En un país así explicar a alguien en qué consiste la productividad es poco menos que misión imposible. Muchos, los “mihoristas” más bragados, han interiorizado que el empresario les paga lo que les paga –probablemente poco para sus méritos horarios– porque pasan ocho horas o más calentando un asiento en la oficina. Ese endiosamiento y apropiamiento de la hora, de “mi hora”, ha originado un mal endémico: el presentismo. En España no es necesario trabajar, basta con estar presente. De ahí que, en las ciudades, los edificios de oficinas permanezcan encendidos hasta bien entrada la noche y se formen tapones en los accesos a las tantas. Se trata de echar muchas horas –todas suyas, claro– para que el jefe diga aquello tan socorrido de “muy listo no es, pero horas le echa un rato”.

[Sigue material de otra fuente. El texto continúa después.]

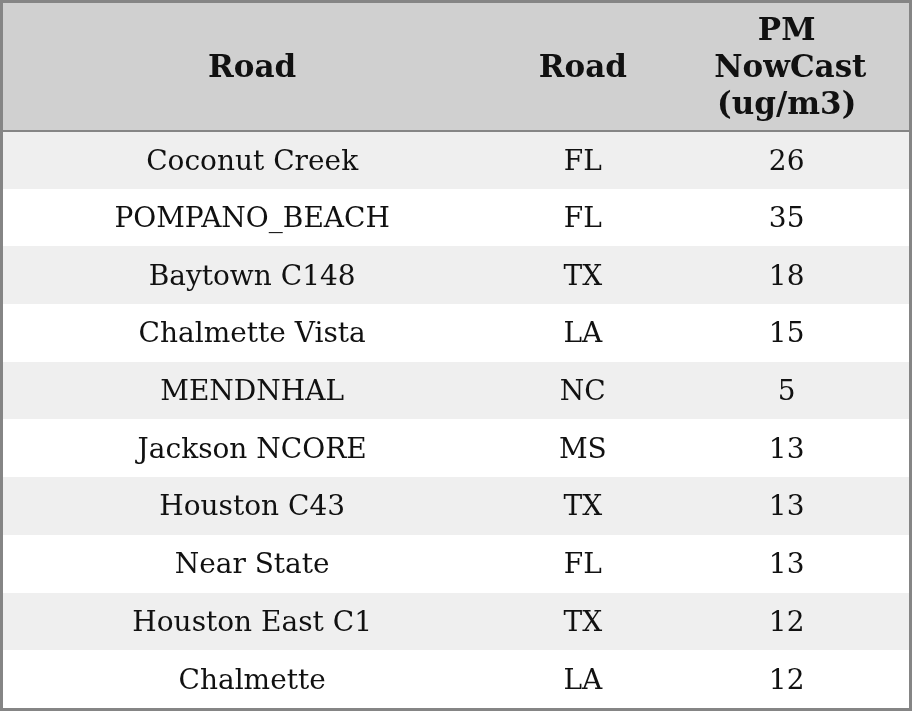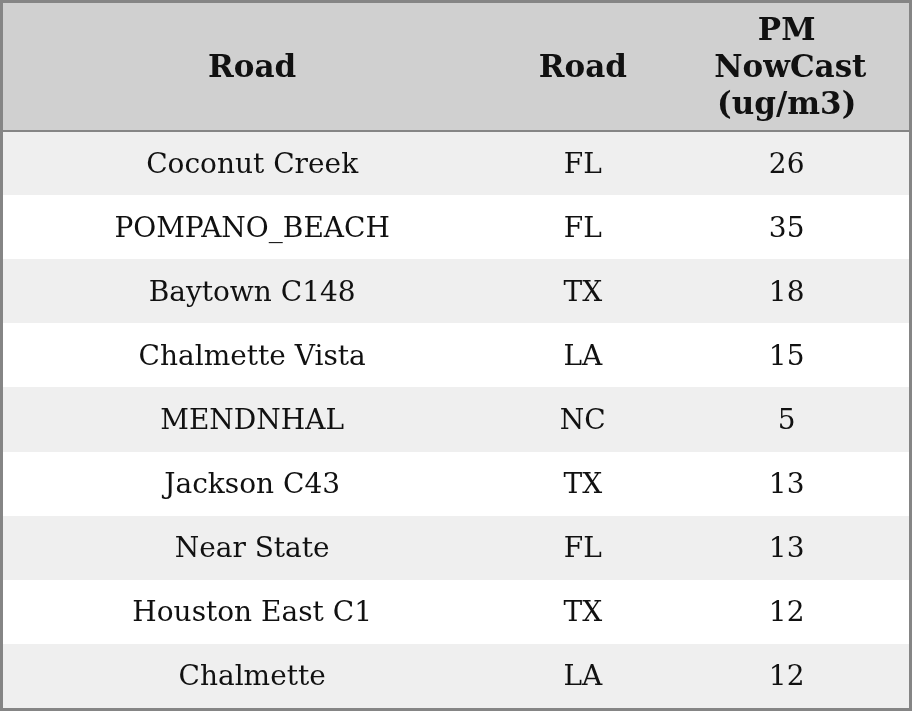--- a/index.html
+++ b/index.html
@@ -103,21 +103,26 @@
         <td>Chalmette Vista</td>
         <td>LA</td>
         <td>15</td>
       </tr>
       <tr>
         <td>MENDNHAL</td>
         <td>NC</td>
         <td>5</td>
       </tr>
       <tr>
-        <td>Jackson C43</td>
+        <td>Jackson NCORE</td>
+        <td>MS</td>
+        <td>13</td>
+      </tr>
+      <tr>
+        <td>Houston C43</td>
         <td>TX</td>
         <td>13</td>
       </tr>
       <tr>
         <td>Near State</td>
         <td>FL</td>
         <td>13</td>
       </tr>
       <tr>
         <td>Houston East C1</td>

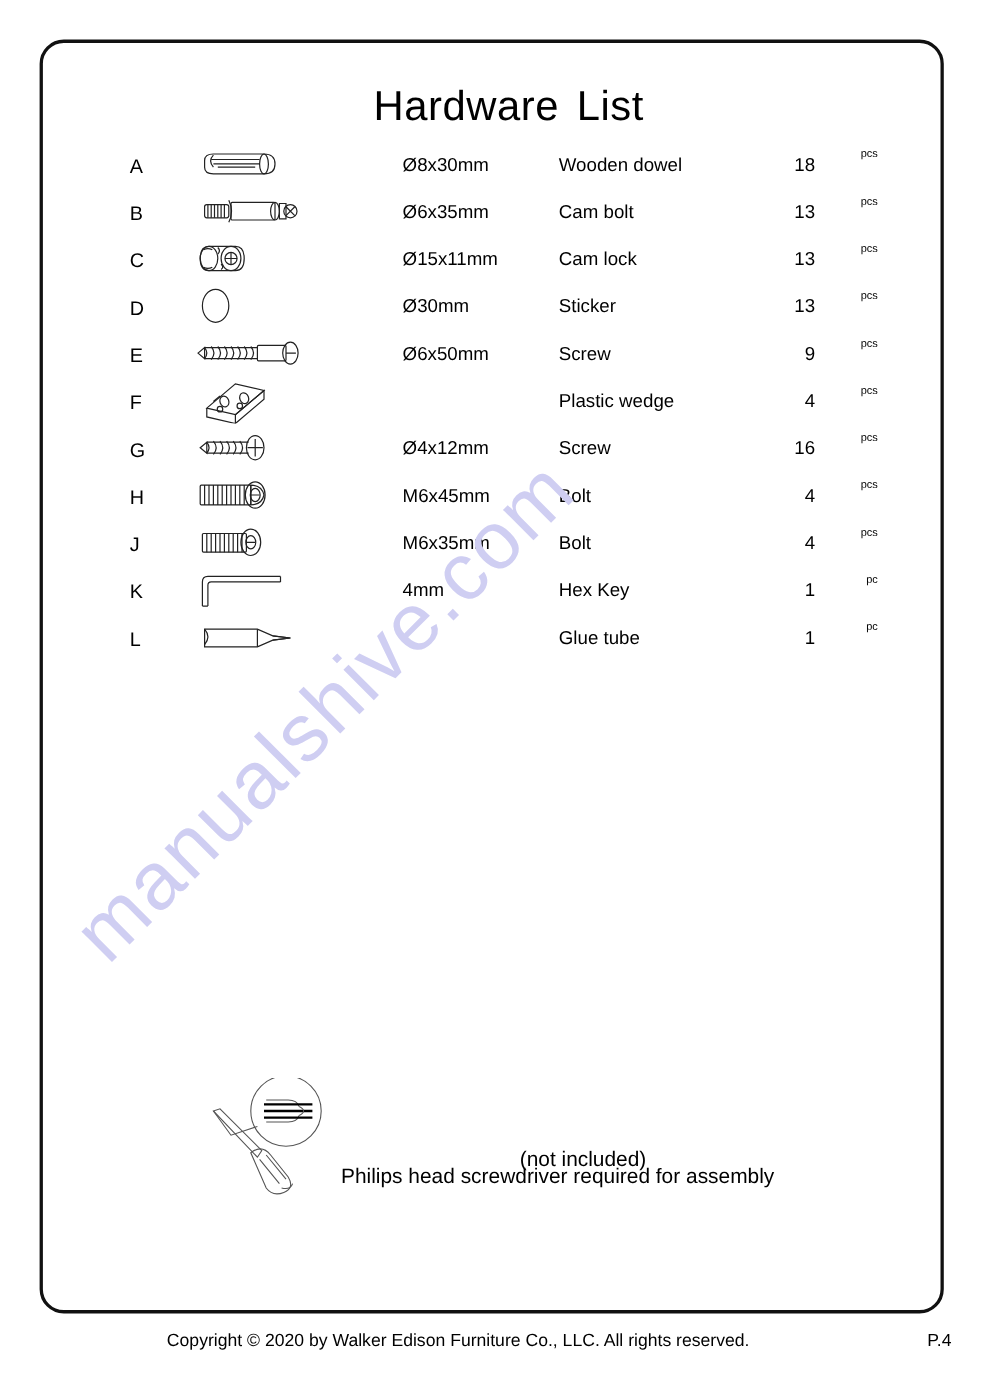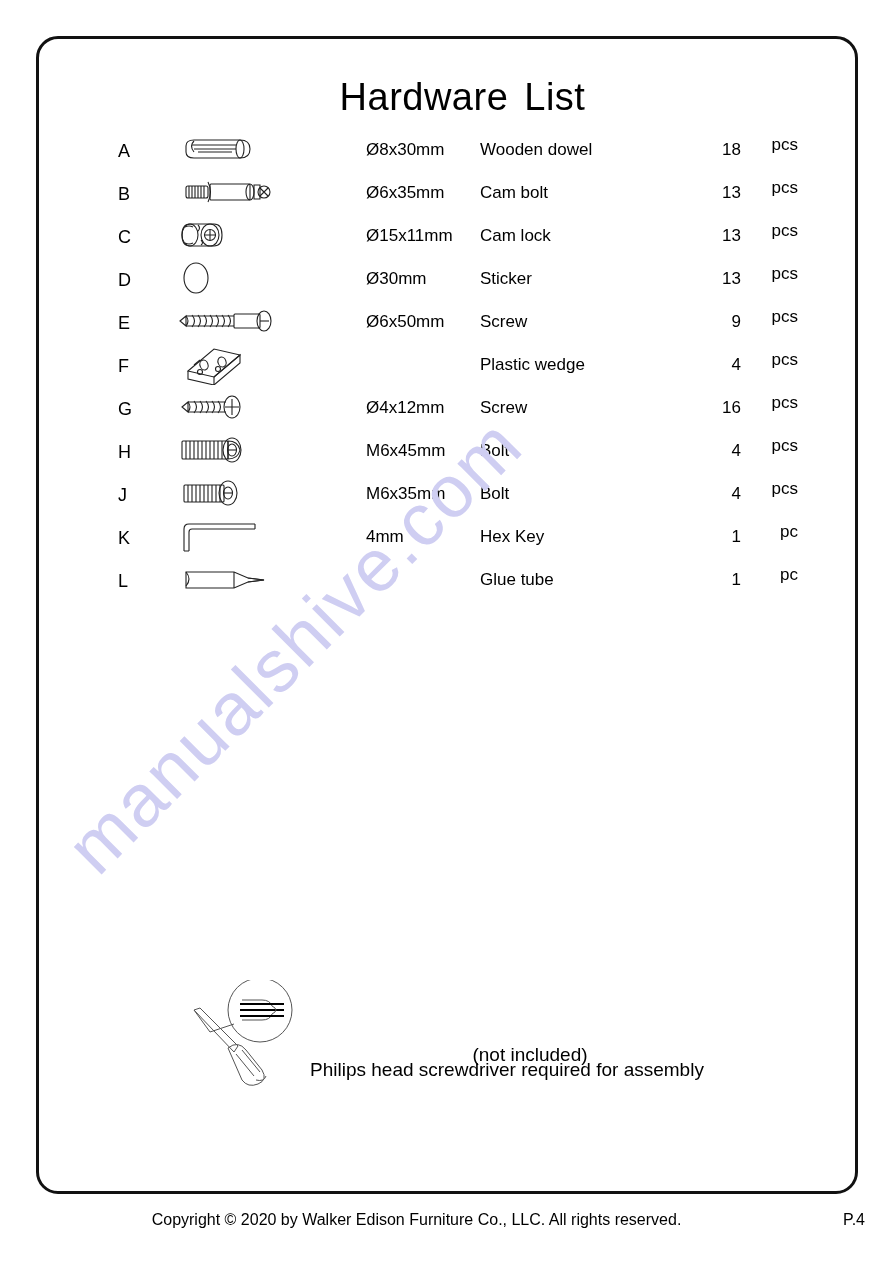--- a/index.html
+++ b/index.html
@@ -83,23 +83,23 @@
   }
   .cell {
     position: absolute;
     font-size: 17px;
     white-space: nowrap;
   }
   .c-letter { left: 118px; top: 9px; font-size: 18px; }
   .c-icon   { left: 176px; top: -4px; width: 130px; height: 42px; }
   .c-icon svg { display: block; }
   .c-spec   { left: 366px; top: 8px; font-size: 17px; }
-  .c-name   { left: 480px; top: 8px; font-size: 17px; }
+  .c-name   { left: 508px; top: 8px; font-size: 17px; }
   .c-qty    { right: 152px; top: 8px; font-size: 17px; text-align: right; }
-  .c-unit   { right: 95px; top: 3px; font-size: 17px; }
+  .c-unit   { right: 95px; top: 3px; font-size: 10px; }
 
   
   .note-block {
     position: absolute;
     left: 0;
     top: 980px;
     width: 893px;
     z-index: 3;
   }
   .note-icon {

El jefe que dice eso es también un presentista; de hecho, casi con toda seguridad ascendió por el organigrama de la empresa echando un rato de horas sin ser muy listo. Hay organizaciones enteras, del conserje al presidente, formadas por presentistas de estricta observancia. No debe extrañarnos, pues, que España haya terminado siendo el país donde los apóstoles del “mi hora” hacen su agosto, vamos, que son de los que llega “su hora” y se van.